ECLI:NL:RBDHA:2022:15930
Rechtbank Den Haag
- Eerste aanleg - enkelvoudig
- Rechtspraak.nl
Toetsing van nationale regels inzake gezinshereniging in het kader van verblijfsvergunningen
In deze zaak heeft de Rechtbank Den Haag op 27 januari 2023 uitspraak gedaan in een geschil tussen eiser, een Surinaamse man, en de staatssecretaris van Justitie en Veiligheid. Eiser had een aanvraag ingediend voor een verblijfsvergunning voor verblijf bij een Unieburger, maar deze aanvraag werd afgewezen. De rechtbank heeft de zaak behandeld naar aanleiding van het beroep dat eiser had ingesteld tegen het besluit van de staatssecretaris, dat op 26 juli 2022 was genomen. Eiser verblijft sinds 12 februari 2020 rechtmatig in Nederland op basis van een afgeleid verblijfsrecht, maar wilde een sterker verblijfsrecht verkrijgen door middel van zijn aanvraag.

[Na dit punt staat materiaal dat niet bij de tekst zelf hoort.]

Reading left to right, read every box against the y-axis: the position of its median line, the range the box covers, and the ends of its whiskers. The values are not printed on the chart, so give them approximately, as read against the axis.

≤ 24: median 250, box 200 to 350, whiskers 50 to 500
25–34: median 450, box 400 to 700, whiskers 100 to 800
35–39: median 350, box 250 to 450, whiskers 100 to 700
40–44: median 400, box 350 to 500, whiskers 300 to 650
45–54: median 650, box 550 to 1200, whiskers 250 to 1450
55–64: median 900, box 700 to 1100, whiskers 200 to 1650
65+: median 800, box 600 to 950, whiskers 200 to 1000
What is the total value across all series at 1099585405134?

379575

De rechtbank heeft vastgesteld dat de staatssecretaris de aanvraag van eiser ten onrechte had afgewezen. De rechtbank oordeelde dat de staatssecretaris niet had beoordeeld of eiser op basis van nationale regels inzake gezinshereniging recht had op een verblijfsvergunning, ondanks het feit dat eiser al een afgeleid verblijfsrecht had. De rechtbank heeft het bestreden besluit vernietigd en de staatssecretaris opgedragen om binnen zes weken een nieuw besluit te nemen, waarbij rekening moet worden gehouden met de uitspraak van de rechtbank. Tevens is de staatssecretaris veroordeeld in de proceskosten van eiser en moet het betaalde griffierecht worden vergoed.

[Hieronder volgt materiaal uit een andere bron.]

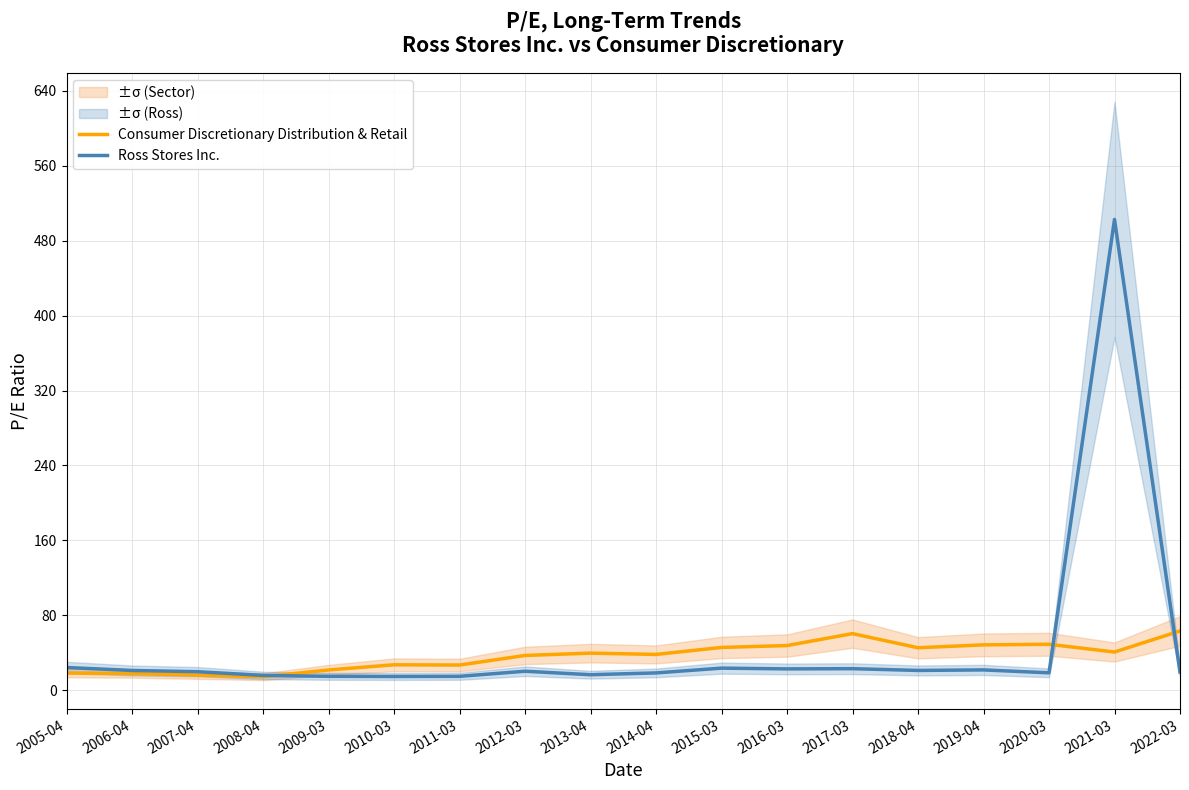

At how many categories does at least one series exceed 176?

1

De uitspraak benadrukt het belang van een zorgvuldige beoordeling van aanvragen voor verblijfsvergunningen, vooral in het licht van de rechten die voortvloeien uit Europese regelgeving. De rechtbank heeft de staatssecretaris erop gewezen dat de toekenning van een afgeleid verblijfsrecht niet automatisch betekent dat er geen recht op gezinshereniging bestaat, en dat dit zorgvuldig moet worden onderzocht.